_Task goal:_
Could you copy each line of the listing below that has the word "your"?
|---|
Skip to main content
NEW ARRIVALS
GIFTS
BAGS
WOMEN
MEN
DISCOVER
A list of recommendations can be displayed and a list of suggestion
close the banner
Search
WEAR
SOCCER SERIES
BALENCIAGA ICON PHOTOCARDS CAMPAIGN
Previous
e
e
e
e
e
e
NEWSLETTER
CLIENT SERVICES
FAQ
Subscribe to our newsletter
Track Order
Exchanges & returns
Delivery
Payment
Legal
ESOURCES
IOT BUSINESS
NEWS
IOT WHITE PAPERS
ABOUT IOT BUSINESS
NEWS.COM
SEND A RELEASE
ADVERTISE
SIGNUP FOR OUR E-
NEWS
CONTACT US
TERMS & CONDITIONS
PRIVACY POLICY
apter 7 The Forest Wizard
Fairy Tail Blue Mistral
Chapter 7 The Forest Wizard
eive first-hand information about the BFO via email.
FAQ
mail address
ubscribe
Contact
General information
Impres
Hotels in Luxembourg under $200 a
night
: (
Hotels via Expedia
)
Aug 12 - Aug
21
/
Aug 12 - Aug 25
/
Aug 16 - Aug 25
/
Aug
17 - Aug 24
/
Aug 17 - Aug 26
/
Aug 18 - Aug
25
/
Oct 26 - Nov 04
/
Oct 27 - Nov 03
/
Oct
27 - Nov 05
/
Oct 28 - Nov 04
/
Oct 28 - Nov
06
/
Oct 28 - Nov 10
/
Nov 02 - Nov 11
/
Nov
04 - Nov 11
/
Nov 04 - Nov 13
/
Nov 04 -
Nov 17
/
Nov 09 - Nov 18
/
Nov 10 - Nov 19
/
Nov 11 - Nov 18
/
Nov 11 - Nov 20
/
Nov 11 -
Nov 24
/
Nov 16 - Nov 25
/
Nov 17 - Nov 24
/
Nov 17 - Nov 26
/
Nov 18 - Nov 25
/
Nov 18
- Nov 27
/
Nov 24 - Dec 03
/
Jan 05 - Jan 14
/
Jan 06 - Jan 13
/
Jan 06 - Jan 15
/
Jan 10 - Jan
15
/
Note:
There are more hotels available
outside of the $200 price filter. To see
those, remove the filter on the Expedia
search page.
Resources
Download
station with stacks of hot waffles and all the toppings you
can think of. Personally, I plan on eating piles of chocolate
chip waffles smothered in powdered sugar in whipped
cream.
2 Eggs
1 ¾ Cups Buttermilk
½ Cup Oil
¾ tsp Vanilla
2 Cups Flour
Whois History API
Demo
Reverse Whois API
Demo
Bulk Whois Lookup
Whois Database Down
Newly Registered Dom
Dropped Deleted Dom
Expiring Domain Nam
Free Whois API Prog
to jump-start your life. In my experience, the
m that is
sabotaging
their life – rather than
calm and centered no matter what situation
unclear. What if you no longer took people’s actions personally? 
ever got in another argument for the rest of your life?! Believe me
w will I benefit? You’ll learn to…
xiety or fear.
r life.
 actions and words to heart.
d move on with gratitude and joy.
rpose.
|---|
_Answer:_
to jump-start your life. In my experience, the
ever got in another argument for the rest of your life?! Believe me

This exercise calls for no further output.